Valentin Dimitrov

Personal information
- Full name: Valentin Tsvetomirov Dimitrov
- Date of birth: 13 February 2006 (age 20)
- Place of birth: Varna, Bulgaria
- Height: 1.83 m (6 ft 0 in)
- Position: Goalkeeper

Team information
- Current team: Spartak Varna
- Number: 89

Youth career
- Cherno More

Senior career*
- Years: Team / Apps / (Gls)
- 2022–2023: Etar II / 3 / (0)
- 2023–2024: Fratria II / 20 / (0)
- 2023–2024: Fratria / 0 / (0)
- 2024–: Spartak Varna II / 41 / (0)
- 2025–: Spartak Varna / 1 / (0)

= Valentin Dimitrov =

Bulgarian footballer

Valentin Dimitrov (Bulgarian: Валентин Димитров; born 13 February 2006) is a Bulgarian footballer who plays as a goalkeeper for Spartak Varna.

==Career==
Dimitrov started his career at his local team Cherno More. In January 2022 he moved to Etar and played for the reserves. In August 2023 he returned to Varna and joined Fratria. He was chosen for captain in the second team.

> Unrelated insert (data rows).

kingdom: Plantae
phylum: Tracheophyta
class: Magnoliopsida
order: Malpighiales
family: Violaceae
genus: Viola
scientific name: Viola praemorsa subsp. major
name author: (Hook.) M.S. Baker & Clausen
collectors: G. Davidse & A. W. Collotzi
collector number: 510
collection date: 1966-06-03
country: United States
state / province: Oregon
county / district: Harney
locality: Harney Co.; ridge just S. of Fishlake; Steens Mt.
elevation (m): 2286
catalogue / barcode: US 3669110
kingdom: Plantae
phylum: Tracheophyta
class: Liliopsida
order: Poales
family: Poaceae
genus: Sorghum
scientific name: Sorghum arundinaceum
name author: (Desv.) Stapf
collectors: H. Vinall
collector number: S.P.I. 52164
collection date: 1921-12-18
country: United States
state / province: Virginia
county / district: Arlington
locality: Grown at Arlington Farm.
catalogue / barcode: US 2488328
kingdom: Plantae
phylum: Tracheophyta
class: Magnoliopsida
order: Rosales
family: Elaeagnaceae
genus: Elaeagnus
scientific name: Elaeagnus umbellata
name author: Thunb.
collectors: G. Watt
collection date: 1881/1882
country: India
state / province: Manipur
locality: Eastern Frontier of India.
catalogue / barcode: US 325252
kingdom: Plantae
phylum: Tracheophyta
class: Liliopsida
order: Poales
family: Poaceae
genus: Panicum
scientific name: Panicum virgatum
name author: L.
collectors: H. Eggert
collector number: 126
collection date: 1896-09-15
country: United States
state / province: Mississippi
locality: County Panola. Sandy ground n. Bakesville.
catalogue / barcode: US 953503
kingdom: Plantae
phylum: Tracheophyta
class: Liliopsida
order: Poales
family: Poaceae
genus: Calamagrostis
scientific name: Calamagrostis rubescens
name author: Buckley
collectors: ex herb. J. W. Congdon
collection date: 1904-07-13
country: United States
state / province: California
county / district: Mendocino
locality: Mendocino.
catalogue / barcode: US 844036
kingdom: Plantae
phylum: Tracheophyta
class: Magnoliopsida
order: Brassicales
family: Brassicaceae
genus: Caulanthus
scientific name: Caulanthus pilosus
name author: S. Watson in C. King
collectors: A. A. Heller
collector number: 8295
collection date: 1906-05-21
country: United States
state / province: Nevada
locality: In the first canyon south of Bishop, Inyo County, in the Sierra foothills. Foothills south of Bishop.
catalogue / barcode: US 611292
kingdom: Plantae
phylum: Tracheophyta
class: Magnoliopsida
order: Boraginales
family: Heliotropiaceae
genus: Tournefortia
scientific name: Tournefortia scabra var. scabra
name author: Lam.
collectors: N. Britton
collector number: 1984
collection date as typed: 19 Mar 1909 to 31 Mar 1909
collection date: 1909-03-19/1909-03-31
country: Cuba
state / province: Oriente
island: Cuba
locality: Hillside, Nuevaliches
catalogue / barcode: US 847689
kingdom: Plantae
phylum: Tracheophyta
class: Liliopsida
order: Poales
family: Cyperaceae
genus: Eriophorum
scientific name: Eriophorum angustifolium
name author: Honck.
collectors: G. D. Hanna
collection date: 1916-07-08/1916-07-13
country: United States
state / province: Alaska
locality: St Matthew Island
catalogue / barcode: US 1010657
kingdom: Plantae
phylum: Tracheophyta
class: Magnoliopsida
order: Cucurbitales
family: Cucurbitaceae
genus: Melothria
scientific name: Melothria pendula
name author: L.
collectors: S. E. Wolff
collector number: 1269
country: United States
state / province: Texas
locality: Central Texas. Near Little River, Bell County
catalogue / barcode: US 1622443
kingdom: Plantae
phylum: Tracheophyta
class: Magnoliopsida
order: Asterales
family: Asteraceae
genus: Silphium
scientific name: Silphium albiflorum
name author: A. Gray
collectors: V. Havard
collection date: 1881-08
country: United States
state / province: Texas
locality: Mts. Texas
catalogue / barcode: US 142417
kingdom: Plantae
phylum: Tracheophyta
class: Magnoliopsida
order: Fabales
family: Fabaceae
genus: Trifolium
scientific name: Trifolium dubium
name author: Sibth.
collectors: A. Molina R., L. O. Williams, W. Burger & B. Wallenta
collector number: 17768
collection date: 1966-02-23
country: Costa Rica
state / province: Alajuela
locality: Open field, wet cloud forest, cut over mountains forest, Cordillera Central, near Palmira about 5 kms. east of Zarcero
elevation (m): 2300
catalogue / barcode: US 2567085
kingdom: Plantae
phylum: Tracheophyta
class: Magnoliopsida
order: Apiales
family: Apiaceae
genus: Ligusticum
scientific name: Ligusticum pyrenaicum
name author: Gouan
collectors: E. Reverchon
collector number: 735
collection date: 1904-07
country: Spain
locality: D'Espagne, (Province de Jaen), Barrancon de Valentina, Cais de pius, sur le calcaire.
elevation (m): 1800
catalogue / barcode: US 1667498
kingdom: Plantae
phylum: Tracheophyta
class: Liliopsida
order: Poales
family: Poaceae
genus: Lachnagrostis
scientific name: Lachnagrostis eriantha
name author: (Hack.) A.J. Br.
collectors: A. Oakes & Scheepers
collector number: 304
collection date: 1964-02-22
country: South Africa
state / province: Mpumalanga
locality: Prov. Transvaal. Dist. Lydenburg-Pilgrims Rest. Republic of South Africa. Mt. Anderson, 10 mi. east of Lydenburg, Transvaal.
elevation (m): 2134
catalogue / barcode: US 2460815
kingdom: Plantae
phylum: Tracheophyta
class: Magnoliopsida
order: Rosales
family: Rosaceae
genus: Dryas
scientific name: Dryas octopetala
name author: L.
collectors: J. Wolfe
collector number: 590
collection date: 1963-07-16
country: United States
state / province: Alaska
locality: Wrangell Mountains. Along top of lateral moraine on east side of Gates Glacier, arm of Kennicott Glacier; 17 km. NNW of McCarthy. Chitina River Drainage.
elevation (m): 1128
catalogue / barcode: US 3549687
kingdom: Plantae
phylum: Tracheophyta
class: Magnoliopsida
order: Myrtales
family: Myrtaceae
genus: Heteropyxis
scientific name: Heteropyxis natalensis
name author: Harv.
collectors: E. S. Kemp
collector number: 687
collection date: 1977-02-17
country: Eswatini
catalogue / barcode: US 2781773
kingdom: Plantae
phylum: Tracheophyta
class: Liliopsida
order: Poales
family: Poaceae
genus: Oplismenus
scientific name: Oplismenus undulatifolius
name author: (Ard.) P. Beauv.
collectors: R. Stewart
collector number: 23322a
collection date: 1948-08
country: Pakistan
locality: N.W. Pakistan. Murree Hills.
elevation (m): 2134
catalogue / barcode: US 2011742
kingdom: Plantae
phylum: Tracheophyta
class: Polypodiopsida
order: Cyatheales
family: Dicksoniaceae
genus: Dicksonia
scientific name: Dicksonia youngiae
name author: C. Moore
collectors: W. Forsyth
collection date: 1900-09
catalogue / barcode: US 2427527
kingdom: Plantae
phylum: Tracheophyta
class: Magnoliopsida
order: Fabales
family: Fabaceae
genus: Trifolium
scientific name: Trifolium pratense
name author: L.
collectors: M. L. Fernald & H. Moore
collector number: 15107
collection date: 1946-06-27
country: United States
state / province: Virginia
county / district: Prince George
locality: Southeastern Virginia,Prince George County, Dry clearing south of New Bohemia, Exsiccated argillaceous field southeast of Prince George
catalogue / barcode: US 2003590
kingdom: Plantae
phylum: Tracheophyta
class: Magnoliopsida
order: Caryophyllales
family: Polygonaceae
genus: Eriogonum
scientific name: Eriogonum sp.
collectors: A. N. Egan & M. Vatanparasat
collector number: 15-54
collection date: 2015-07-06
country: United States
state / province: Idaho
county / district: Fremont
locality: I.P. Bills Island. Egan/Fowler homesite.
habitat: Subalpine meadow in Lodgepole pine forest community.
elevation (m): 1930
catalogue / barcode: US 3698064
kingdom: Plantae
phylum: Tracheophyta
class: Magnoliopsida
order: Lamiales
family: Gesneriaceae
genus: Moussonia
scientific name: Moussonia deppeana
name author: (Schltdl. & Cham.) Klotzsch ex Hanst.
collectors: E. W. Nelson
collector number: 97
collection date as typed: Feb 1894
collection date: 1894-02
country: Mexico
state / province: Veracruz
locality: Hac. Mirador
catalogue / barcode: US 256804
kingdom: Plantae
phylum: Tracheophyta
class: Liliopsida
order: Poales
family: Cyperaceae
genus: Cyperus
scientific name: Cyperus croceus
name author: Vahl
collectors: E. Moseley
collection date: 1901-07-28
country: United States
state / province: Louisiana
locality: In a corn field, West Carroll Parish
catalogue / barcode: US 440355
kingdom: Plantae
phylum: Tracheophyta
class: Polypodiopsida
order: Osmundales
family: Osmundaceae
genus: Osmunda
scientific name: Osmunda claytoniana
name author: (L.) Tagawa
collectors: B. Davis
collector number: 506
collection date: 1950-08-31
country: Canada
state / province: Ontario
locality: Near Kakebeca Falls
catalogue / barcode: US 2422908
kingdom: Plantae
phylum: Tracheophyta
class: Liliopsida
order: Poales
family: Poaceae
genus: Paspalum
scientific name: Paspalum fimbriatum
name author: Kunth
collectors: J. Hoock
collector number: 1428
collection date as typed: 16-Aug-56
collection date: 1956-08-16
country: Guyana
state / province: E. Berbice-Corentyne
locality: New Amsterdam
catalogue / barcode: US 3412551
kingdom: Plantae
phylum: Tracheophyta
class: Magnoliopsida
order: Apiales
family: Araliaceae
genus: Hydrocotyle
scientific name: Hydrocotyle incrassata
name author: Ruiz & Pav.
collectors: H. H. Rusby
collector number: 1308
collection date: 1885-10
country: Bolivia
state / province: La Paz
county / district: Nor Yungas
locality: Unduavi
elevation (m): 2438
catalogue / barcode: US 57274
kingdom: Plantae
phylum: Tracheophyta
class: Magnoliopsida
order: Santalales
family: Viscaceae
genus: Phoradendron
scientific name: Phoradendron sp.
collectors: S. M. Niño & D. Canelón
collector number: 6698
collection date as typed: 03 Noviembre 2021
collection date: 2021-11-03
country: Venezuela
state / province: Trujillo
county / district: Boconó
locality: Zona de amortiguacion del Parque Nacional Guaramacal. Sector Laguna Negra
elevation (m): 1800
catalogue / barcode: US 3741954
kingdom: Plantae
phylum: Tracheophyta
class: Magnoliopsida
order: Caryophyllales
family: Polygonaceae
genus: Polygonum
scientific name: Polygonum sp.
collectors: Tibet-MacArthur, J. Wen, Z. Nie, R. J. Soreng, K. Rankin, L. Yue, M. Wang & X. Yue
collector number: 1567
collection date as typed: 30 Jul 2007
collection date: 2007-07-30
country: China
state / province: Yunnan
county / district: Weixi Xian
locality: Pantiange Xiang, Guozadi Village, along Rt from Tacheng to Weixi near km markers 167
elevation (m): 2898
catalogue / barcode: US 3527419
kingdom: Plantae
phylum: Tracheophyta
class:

In the summer of 2024 he moved to another team from Varna, Spartak. He spend the 2024–25 season with the second team. In 2025 he started being called in the first team squad. He made his professional debut for the team on 4 April 2026 in a league match against Botev Plovdiv, coming as a substitute in the 45th minute, after Maksym Kovalyov received a red card.